An attacker could find any device, infect it and make it part of a botnet
A critical vulnerability present in a Huawei router widely used by Internet service providers in various parts of the Americas could allow a hacker to track a device and determine if it has default credentials all without the need to connect to the router, as reported by cybersecurity specialists from the International Institute of Cyber Security.
This vulnerability (CVE-2018-7900) is present in the router panel and allows the leaking of credential information, so a hacker can search for any device with tools such as ZoomEye or Shodan to find a list of devices with default credentials without the risk of falling into a honeypot and without using brute force attacks.
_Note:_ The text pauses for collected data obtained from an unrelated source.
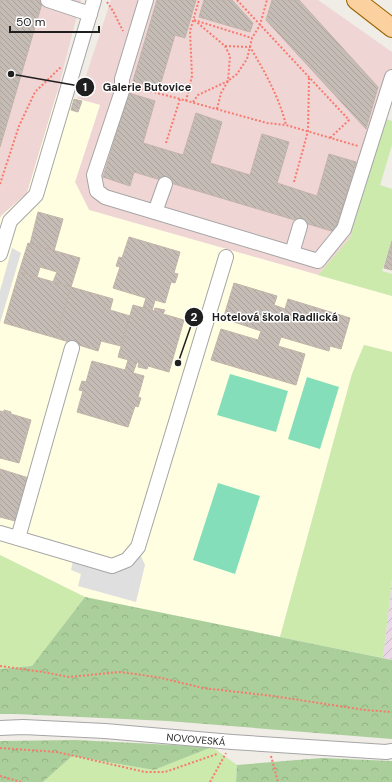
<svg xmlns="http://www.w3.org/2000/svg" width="392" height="782" font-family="'DM Sans',sans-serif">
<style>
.commercial{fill:#f0d5d5}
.industrial{fill:url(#industrial-furrows)}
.education{fill:#fffee0}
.grass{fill:#cbeaac}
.forest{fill:url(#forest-crowns)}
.pitch{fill:#84deba}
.parking{fill:#dfdfdf}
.building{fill:url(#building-back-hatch);stroke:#c2b3a8}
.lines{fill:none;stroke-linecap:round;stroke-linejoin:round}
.minor-casing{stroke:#a6a6a6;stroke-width:16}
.major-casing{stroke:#996401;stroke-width:20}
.path{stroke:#f9796d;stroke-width:2;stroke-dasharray:2 2;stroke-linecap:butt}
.minor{stroke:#fff;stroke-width:14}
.major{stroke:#fbd19f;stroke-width:18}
.labels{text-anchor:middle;stroke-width:3;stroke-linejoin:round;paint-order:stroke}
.street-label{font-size:10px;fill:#1f1f1f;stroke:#fff}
.leader{fill:none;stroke:#1f1f1f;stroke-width:1.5}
.callout-dot{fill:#1f1f1f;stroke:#fff;stroke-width:1.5}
.mark-label{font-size:12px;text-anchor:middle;font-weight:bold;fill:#fff}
.callout-label{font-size:11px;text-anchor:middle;font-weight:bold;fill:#1f1f1f;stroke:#fff;stroke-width:3;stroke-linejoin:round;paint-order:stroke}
</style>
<defs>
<pattern id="industrial-furrows" width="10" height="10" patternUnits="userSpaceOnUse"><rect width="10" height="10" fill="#e9d7e6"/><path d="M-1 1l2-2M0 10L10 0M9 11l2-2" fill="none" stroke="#c7b8c5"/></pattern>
<pattern id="forest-crowns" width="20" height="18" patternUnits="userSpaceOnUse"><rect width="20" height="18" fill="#abcf9a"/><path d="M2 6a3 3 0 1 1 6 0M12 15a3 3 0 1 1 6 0" fill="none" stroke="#93b184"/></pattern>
<pattern id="building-back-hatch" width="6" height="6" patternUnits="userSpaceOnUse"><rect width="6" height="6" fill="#c5bcb5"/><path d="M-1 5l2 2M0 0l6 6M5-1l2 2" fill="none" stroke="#a9a19b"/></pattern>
</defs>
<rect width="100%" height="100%" fill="#f0ece6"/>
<g class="commercial">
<path d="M0,0H81L57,93L27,193L1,216L0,219Z"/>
<path d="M111,0H318L392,52V94L385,118L386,119L350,238L318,275L89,210L75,182L100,105L76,98L79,97Z"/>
</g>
<path class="industrial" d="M392,579V660L383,658Z"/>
<path class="education" d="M57,93L100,105L75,182L89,210L392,296V352L364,345L352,374L280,637L85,597L0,555V219L1,216L27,193Z"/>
<g class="grass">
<path d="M386,119L392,121V145L380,185L392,189V241L382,271L392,274V296L318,275L350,238Z"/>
<path d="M364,345L392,352V579L383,658L280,637L352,374Z"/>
<path d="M0,555L85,597L32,666L0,669Z"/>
<path d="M212,747L237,765L236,782H43L72,756L154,770Z"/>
</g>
<g class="forest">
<path d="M85,597L392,660V739L168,721L15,714H0V669L32,666Z"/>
<path d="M76,740L212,747L154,770L72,756L43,782H0V741Z"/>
<path d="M322,758L392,761V782H236L237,765Z"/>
</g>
<g class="pitch">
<path d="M230,374L288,391L276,432L217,415Z"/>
<path d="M307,377L339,387L320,449L288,439Z"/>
<path d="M218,483L260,496L235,574L193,560Z"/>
</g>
<g class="parking">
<path d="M12,248L21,253L0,323V291Z"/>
<path d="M140,554L145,565L136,602L78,586L81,574L71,570L73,561L107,571L118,572L135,562Z"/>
</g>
<g class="building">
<path d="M0,0H43L0,147Z"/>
<path d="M157,0H196L185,38L175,35L159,89L133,81Z"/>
<path d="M204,0H232L253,23L250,32L199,17Z"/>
<path d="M272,0H299L378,87L366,129L266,20Z"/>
<path d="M129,93L155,101L143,143L183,155L196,113L222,122L210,163L250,175L262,134L289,142L277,183L317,196L329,154L356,162L335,232L134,172L130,186L103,177Z"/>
<path d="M74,99L82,101L78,112L71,110Z"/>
<path d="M38,212L63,219L54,251L30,244Z"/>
<path d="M129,237L180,252L174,273L178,274L175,283L171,282L165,303L155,300L152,311L143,308L146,298L113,288L120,267L116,266L119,257L122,258Z"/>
<path d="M392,241V270L384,268Z"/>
<path d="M28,243L80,258L71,287L53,282L57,272L40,267L37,277L19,272Z"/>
<path d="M19,272L71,287L56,338L4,323Z"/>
<path d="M234,283L277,296L274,305L285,309L288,299L350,318L341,349L330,346L329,351L281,337L278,346L305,354L296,385L211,360L221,329L258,340L261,331L234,322L235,319L224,316Z"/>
<path d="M71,287L113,299L110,310L130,316L121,346L101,341L98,351L56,338Z"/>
<path d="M133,305L154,311L155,308L165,310L163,314L184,320L169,372L148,366L147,369L138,367L139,363L118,357Z"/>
<path d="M128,360L137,362L133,373L144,376L138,397L141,398L138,407L135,406L128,427L77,412L83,391L79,390L82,381L86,382L92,361L125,370Z"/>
<path d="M4,410L11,412V414L31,420L19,463L0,458V411L4,412Z"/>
<path d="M0,469L32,479L19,522L0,517Z"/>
</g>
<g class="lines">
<defs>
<g id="minor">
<path d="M48,0L90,14"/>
<path d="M146,0L122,79V91L94,175L97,191L105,197L318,261L344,229L392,77"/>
<path d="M155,212L165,184"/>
<path d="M292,253L300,226"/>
<path d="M0,254L10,221L36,195L94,0"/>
<path d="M0,533L112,566L127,560L138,547L226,257"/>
<path d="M18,538L72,348"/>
<path d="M0,728L23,727L105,731L232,742L386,752L392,751"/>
</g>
<path id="major" d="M356,0L392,28"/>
</defs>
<use href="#minor" class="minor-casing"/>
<use href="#major" class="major-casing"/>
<g class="path">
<path d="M237,0L349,120L330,138"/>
<path d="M107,2L113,11L123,31"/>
<path d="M194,20L252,38"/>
<path d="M225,46L250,47C265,72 279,97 286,125"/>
<path d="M135,87L180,99"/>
<path d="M186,101L192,76L190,31L199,0"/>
<path d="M193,102L198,95L228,81L230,56L225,46L193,19"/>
<path d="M217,109L221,93L228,81L237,74L247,59L252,38L260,25L267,0"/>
<path d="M166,143L180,99L267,123L286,125L358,146"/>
<path d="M294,182L308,131L309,78"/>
<path d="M0,184L19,126L35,92L61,67"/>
<path d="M0,666L43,672L69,677L119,672L157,677L203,688L273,696L365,710L392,712"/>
<path d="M0,748L57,752L145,772H165L217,754"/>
<path d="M271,756L278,782"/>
<path d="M0,776L21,782"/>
<path d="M210,782L226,753"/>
</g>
<use href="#minor" class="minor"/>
<use href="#major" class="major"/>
</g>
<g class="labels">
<g class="street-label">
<text transform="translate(196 739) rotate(5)" y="4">NOVOVESKÁ</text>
</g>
</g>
<path class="leader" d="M11 74L85 87M178 363L194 317"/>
<g class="callout-dot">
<circle cx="11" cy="74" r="4"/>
<circle cx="178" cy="363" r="4"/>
<circle cx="85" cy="87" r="10"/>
<circle cx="194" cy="317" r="10"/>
</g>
<g class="mark-label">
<text x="85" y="91">1</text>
<text x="194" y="321">2</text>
</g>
<g class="callout-label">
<text x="147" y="91">Galerie Butovice</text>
<text x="275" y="321">Hotelová škola Radlická</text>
</g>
<path d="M10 26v6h89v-6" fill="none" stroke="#1f1f1f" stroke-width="2"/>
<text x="16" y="26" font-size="12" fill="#1f1f1f" stroke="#ffffff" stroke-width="3" paint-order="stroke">50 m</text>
</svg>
Ankit Anubhav, an expert in cybersecurity, mentioned about this vulnerability: “When you look at the HTML source code on the login page, fewer variables are declared. One of these variables contains a specific value that, when monitored, can help us deduce whether a router has its factory password. Subsequently, the attacker can integrate a list of vulnerable devices with Shodan, log in and perform multiple hacking activities,” the expert mentioned.
On the other hand, Huawei has reported that it is developing a solution for this vulnerability, also claims to be working with companies that use the compromised router model for the solution to be implemented in their networks.
The cybersecurity experts who discovered the vulnerability reported that no technical details will be published on this flaw, nor has the scope of the error been detailed, although Anubhav mentioned that, during this investigation, they found an “alarming amount” of affected routers.
This is the most recent incident of operator-level equipment flaws, a trend that has become problematic due to the potential scope of such vulnerabilities.“Exploiting vulnerabilities with such features could be much more favorable to hackers than attacking a vendor with only a few hundred infected devices,” the expert mentioned. Vulnerabilities such as CVE-2018-14847 (MikroTik) and CVE-2014-8361 have been widely exploited during this year and, one point they have in common, is the large number of devices that can be affected”, the expert concluded.